Today marks the 80th anniversary of New York City hoodlum Robert Weiner taking his final bow on the Gangster City stage.

Weiner first came to attention in 1926 when he was arrested for his participation in the botched Tombs breakout by his pal Hyman Amberg and the latter’s associates Robert Berg and Mike McKenna which resulted in the death of the warden and all three escapees. After being interrogated by Sgt. Rubberhose and Lt. Blackjack he signed a confession stating that he supplied the guns used in the deadly break out.

He spent thirteen months on death row because of the confession but was subsequently released after a retrial. At the very least it seems that he was going to act as getaway driver for the escapees.

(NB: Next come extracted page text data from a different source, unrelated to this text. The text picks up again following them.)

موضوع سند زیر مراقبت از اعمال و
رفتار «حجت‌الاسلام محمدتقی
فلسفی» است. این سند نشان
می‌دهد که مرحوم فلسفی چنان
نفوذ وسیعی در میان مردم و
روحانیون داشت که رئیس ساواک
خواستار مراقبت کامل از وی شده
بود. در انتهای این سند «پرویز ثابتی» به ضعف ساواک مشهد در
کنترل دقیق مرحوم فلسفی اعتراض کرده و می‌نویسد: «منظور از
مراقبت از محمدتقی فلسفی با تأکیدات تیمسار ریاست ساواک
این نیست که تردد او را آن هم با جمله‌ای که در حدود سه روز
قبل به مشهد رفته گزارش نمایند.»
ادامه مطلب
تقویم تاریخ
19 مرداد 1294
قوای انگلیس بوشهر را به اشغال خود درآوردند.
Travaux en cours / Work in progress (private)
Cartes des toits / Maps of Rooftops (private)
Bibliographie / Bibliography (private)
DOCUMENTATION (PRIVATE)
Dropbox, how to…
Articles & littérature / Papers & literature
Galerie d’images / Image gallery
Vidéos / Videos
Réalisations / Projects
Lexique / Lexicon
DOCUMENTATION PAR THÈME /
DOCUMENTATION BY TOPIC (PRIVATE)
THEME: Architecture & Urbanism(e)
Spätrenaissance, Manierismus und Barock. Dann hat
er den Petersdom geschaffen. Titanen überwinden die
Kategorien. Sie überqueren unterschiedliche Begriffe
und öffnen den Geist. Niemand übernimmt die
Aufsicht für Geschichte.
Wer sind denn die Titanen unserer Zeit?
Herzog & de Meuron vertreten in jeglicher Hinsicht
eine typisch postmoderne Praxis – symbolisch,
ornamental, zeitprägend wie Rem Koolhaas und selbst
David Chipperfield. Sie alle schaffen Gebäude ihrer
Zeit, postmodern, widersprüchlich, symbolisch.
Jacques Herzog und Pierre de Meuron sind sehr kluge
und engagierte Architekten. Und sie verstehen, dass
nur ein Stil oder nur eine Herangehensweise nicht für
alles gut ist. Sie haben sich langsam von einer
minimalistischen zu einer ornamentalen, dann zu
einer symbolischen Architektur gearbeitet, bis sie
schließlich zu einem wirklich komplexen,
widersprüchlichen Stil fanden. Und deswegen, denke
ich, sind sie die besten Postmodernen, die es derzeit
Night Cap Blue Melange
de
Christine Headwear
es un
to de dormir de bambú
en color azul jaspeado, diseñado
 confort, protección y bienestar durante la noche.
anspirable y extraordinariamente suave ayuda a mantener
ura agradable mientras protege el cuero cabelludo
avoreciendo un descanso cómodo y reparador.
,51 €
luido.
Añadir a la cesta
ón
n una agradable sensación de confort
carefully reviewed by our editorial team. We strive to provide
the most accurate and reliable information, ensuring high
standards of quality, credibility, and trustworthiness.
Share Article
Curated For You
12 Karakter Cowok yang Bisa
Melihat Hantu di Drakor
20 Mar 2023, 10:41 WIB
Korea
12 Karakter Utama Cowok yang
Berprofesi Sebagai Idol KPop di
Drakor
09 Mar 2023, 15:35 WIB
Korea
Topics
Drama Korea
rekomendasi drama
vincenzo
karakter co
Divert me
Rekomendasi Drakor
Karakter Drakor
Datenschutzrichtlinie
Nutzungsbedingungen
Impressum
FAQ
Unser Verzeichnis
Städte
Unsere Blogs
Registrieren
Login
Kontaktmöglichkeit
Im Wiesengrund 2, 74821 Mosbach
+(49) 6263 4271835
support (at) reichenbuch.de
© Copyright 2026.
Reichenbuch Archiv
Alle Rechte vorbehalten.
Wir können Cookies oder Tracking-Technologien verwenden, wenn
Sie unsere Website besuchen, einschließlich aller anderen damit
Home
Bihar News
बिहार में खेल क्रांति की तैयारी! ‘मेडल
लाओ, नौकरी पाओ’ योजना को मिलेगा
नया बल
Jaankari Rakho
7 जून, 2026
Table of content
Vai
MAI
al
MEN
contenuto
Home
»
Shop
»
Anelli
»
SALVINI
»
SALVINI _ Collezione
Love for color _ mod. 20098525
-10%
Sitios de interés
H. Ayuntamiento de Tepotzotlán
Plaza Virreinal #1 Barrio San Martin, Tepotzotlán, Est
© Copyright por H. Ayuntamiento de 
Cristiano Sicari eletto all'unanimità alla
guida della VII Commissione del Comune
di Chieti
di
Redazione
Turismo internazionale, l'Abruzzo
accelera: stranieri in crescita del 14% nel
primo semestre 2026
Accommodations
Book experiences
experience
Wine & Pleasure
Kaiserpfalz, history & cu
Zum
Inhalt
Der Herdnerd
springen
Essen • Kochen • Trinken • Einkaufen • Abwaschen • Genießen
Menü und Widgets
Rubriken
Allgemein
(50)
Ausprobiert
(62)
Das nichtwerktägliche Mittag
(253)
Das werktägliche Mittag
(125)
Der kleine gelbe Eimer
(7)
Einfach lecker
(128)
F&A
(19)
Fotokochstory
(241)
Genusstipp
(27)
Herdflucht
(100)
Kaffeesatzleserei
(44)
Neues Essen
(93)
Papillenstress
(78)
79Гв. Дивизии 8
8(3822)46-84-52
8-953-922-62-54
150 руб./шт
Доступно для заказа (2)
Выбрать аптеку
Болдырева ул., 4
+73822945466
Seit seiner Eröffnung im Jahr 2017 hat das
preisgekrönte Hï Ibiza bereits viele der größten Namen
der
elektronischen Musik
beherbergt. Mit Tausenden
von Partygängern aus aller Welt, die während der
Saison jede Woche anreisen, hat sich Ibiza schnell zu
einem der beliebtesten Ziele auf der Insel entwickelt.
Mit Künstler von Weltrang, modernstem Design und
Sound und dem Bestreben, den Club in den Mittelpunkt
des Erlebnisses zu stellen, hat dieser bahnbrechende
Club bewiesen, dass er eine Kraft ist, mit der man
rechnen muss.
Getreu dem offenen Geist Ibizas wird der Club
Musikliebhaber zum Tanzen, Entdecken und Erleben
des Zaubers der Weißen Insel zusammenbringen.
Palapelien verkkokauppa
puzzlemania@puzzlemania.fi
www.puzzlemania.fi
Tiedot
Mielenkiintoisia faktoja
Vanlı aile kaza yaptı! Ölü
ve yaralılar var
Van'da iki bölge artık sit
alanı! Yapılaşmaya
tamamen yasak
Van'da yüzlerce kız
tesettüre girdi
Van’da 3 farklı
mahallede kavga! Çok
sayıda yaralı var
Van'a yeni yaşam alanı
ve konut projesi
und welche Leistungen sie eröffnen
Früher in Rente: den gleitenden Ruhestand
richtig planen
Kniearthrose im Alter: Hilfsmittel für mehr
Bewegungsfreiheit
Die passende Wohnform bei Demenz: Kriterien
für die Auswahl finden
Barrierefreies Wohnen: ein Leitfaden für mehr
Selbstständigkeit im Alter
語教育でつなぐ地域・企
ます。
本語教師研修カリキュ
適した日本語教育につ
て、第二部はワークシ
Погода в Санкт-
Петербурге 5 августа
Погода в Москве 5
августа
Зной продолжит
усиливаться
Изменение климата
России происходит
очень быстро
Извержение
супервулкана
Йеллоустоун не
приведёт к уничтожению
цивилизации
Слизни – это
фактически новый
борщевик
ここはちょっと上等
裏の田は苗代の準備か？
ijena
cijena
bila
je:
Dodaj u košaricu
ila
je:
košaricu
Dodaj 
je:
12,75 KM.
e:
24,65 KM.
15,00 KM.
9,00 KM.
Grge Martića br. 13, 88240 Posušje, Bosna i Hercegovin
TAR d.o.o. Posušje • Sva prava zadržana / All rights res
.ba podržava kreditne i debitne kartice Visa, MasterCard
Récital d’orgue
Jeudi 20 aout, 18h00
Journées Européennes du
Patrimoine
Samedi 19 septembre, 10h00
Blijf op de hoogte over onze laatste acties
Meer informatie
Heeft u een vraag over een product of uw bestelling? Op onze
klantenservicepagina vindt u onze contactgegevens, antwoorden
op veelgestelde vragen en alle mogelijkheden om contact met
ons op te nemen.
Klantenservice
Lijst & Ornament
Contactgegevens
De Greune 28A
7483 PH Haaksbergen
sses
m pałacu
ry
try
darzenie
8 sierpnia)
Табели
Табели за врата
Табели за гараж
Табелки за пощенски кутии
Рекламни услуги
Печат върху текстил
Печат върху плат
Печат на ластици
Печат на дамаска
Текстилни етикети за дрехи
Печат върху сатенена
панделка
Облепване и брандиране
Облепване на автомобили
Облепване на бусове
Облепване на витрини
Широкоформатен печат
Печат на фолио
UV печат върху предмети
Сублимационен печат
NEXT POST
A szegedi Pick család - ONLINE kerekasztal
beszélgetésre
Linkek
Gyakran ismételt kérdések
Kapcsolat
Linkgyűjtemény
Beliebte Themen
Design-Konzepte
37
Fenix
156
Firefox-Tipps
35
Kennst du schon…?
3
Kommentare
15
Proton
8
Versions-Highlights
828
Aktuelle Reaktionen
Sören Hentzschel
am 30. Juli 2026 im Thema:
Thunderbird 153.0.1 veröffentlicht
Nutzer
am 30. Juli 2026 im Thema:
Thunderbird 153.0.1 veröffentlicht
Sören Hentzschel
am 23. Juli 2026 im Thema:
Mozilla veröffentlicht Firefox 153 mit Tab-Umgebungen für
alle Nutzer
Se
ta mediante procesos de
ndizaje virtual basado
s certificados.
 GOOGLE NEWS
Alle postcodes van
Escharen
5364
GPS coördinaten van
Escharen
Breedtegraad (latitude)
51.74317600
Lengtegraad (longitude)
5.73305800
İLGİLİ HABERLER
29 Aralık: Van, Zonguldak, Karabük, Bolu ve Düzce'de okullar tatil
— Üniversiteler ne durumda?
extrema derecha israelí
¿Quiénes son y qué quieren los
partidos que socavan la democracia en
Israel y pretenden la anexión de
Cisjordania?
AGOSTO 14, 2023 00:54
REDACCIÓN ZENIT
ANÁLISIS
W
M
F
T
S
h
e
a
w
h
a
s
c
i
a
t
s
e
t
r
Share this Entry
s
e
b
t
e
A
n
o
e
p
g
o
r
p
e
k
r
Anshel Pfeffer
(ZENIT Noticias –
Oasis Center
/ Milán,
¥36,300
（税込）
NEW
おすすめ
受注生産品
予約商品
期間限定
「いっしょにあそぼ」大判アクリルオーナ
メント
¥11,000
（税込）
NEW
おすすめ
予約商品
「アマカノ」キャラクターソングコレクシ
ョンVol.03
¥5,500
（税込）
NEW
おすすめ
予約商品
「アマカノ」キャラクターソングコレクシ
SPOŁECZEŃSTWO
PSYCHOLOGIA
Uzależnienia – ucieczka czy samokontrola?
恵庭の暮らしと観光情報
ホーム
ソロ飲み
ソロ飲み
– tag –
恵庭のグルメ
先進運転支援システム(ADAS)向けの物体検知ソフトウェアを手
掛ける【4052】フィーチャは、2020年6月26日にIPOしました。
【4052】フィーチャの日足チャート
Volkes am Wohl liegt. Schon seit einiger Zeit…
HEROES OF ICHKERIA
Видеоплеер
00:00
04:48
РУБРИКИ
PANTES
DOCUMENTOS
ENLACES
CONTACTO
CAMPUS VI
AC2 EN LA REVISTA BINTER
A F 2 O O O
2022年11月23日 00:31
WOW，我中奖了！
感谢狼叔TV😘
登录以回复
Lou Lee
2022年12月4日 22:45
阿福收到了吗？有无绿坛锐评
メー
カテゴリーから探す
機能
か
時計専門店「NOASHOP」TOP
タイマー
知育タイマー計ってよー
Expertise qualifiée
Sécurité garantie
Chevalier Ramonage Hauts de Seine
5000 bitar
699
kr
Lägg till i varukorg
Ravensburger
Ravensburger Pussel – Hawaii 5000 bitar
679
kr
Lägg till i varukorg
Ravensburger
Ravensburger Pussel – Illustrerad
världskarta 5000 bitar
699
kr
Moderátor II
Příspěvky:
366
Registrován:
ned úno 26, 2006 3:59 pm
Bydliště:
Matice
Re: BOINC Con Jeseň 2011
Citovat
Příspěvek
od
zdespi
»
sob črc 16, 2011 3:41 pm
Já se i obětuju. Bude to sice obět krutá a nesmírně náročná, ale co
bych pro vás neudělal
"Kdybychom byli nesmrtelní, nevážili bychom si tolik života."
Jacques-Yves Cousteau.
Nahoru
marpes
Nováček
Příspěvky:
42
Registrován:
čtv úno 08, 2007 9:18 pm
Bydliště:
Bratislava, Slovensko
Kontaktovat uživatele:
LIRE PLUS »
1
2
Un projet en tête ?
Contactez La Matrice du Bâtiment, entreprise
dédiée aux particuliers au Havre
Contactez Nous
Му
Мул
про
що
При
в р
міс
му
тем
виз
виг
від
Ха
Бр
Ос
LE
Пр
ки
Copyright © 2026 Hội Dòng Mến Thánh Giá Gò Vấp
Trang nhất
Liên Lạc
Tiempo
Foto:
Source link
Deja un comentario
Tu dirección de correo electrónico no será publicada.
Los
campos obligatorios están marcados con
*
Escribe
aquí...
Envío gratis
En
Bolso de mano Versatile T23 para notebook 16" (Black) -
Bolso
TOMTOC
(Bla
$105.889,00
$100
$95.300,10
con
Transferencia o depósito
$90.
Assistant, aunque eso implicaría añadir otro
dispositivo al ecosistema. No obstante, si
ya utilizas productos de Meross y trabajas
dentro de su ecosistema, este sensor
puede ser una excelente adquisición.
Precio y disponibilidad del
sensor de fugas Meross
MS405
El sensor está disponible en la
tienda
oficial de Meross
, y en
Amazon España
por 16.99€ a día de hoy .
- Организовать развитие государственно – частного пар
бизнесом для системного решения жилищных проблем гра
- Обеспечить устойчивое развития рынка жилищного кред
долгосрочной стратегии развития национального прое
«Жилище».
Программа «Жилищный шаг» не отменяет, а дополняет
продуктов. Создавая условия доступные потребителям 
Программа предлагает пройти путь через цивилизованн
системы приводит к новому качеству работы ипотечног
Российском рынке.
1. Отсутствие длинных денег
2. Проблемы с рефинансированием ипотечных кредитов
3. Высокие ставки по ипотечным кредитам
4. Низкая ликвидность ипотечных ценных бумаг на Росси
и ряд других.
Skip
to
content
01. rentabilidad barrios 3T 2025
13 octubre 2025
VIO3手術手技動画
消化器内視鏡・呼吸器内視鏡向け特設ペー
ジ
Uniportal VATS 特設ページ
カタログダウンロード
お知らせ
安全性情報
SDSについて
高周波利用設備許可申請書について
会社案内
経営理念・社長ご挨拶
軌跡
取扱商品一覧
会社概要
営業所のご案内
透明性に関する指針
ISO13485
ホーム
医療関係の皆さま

In December of 1928 Weiner was arrested with three other bandits during an attempted safe blowing. Since they were picked up before they actually got into the safe they only received two years for having guns.

Weiner next shows up in custody in 1932 for his part in trying to organize a pharmacy racket. Nothing came of it. The Weinster managed to stay out of sight until April 20, 1935 when he was taking part in a supposed drug deal. Something went awry and Weiner pulled his gun and fired two shots into another guy’s throat. Some one else pulled out his roscoe and sent a .38 caliber telegram into Weiner’s windpipe which led to his demise three days later.